We’ve got Embarcadero Marina Park South (see map) booked for next years’ conference, and the caterer has suggested barbequed ribs. Too messy? Maybe…
We’ve been working with ESRI software for more than 7 years now. From a pure business perspective, there are many reasons Latitude has focused mostly on ESRI products. But it’s not the business side that excites me — it’s the technology. Here are a few reasons I like ESRI technology:
Web ADF – I recall last summer sitting down with Steve to discuss some of the technology I played with while down at Redlands participating in holistic testing. We started chatting about Web ADF and, as I always do, I tried to think of a meaningful analogy to communicate what I thought the signficance of Web ADF was – it went something like “ADF is to ESRI server technology what .NET is to Microsoft technology.” You could sit down and write all of the code necessary to incorporate ArcIMS, ArcGIS Server, OGC, and others and build a framework for map navigation, tools, querying, etc, or you could build on top of Web ADF, leap frog all the up front development and focus on your real business challenges. It’s relatively new technology and has some wrinkles to iron out, but I believe it will become a core asset for ESRI. And based on discusionss I’ve had with Redlands, they seem on top of emerging .NET technologies for the .NET verion of Web ADF. We’re putting our money on the .NET ADF.
ArcObjects – ArcObjects is perhaps the largest COM implementation in the world and has to be the most feature rich GIS library available. Put that into a server context and you’ve got the makings of a pretty powerful web GIS engine. Now, ArcObjects isn’t the easiest, most intuitive library to program with, and it wasn’t originally designed to run in a server context, but it is certainly stabilizing and we should see big performance jumps with the 9.3 release. Also, having ArcGIS Server powered by ArcObjects means that as the desktop GIS functionality matures due to technological and user driven innovations, so will ArcGIS Server.
Supporting Technology – It always amazes me how much effort ESRI goes to to support their products on so many different platforms. Windows, Solaris, Linux, Java, .NET, ColdFusion. Sometimes you get the feeling that they bite off more than they can chew – but I would rather have the option to run on my platform of choice than not run at all.

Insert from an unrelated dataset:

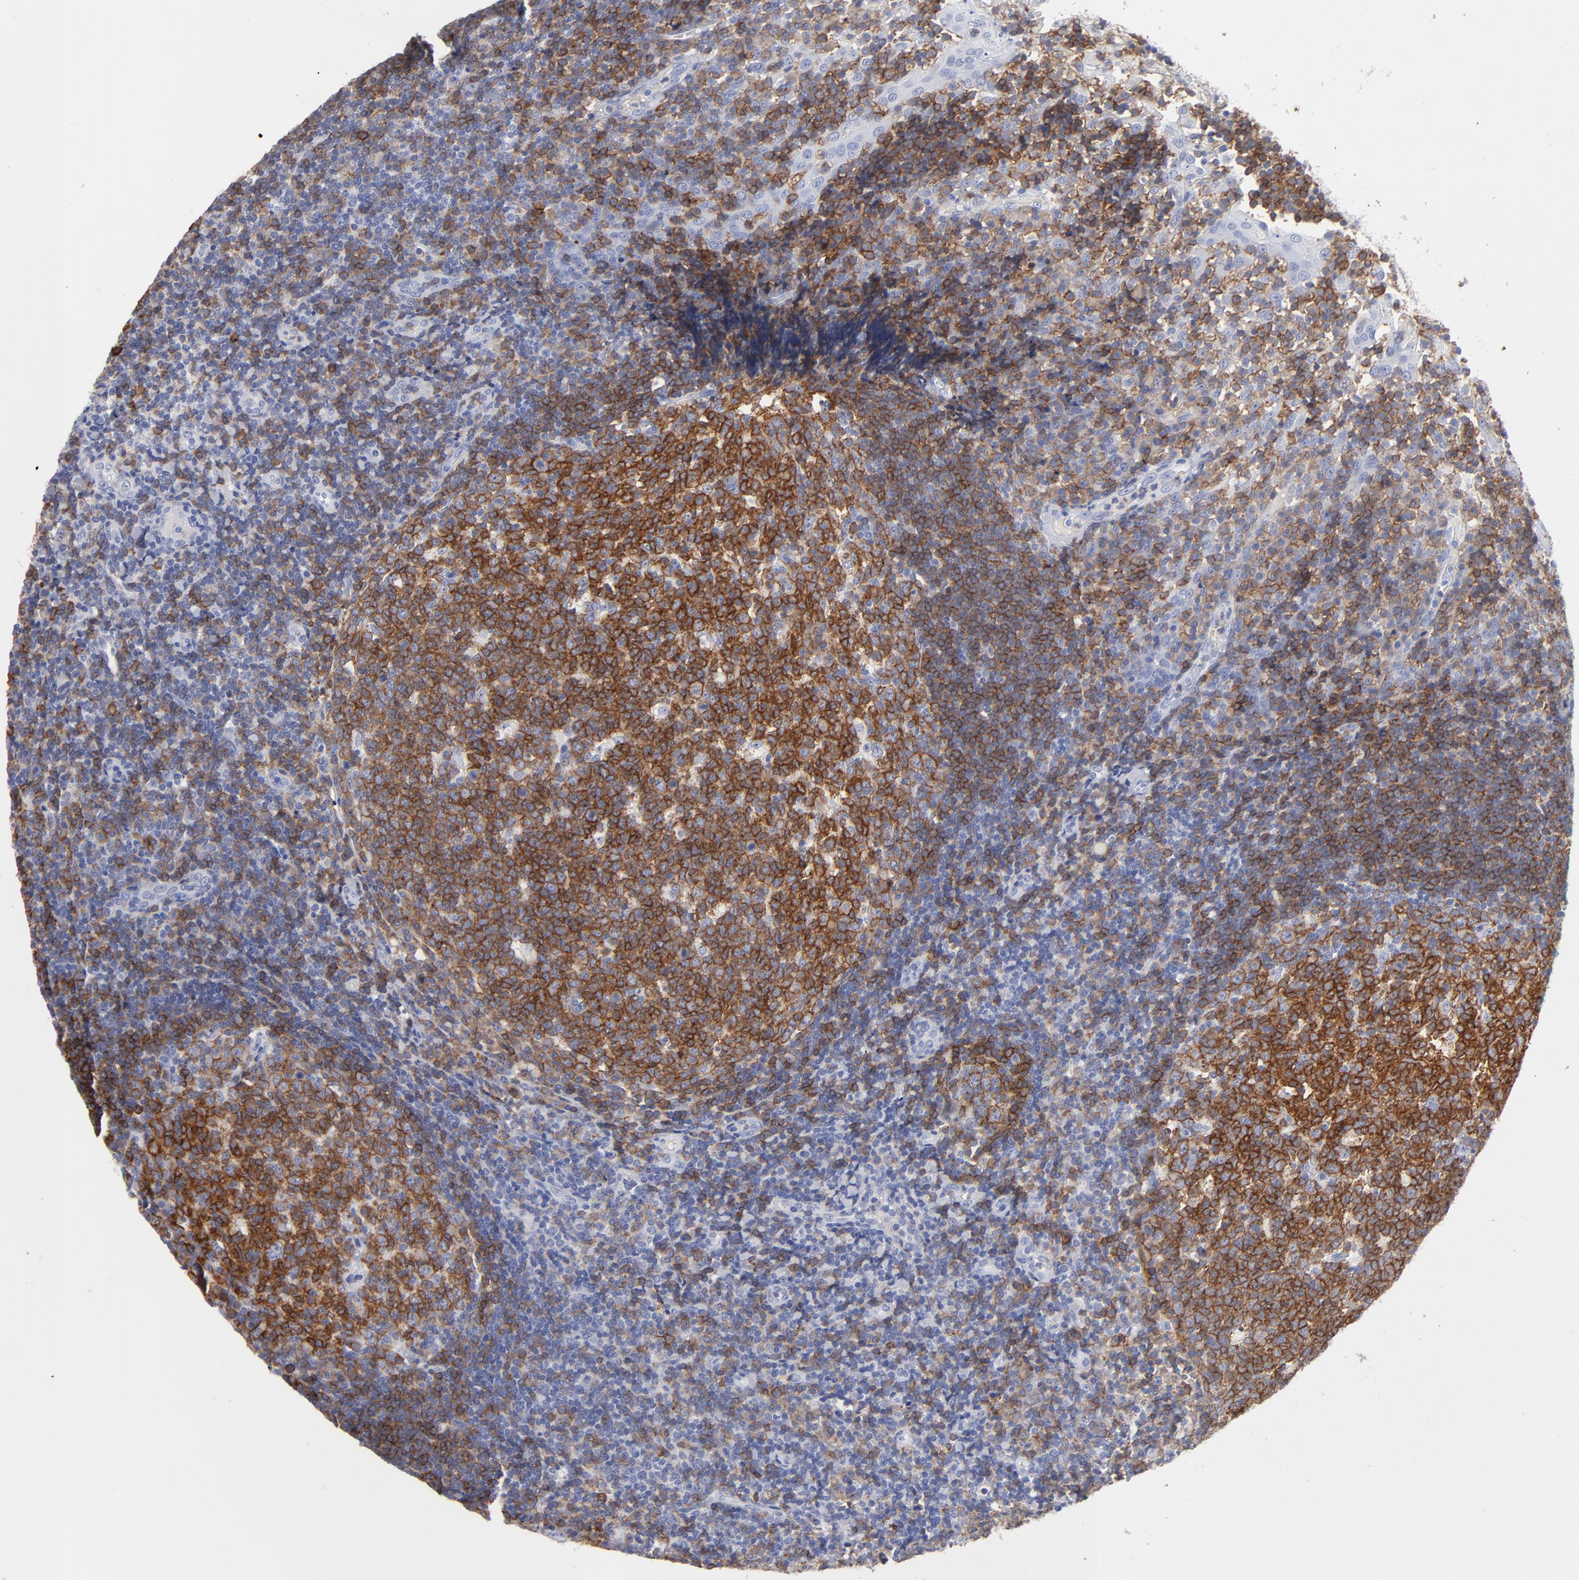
{"staining": {"intensity": "strong", "quantity": ">75%", "location": "cytoplasmic/membranous"}, "tissue": "tonsil", "cell_type": "Germinal center cells", "image_type": "normal", "snomed": [{"axis": "morphology", "description": "Normal tissue, NOS"}, {"axis": "topography", "description": "Tonsil"}], "caption": "Immunohistochemical staining of unremarkable tonsil displays >75% levels of strong cytoplasmic/membranous protein staining in approximately >75% of germinal center cells.", "gene": "LAT2", "patient": {"sex": "female", "age": 40}}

User Community – All it takes is one trip to the ESRI International User Conference or even the Developer Summit in Palm Springs to realize how many like-minded developers there are out there trying to build the same stuff you are. Or do a Google search for some Java or .NET technology only to find a bunch of hits pointing to GIS developer problems. Bottom line is that if you’re struggling with an ESRI programming challenge, someone has probably solved and posted about it.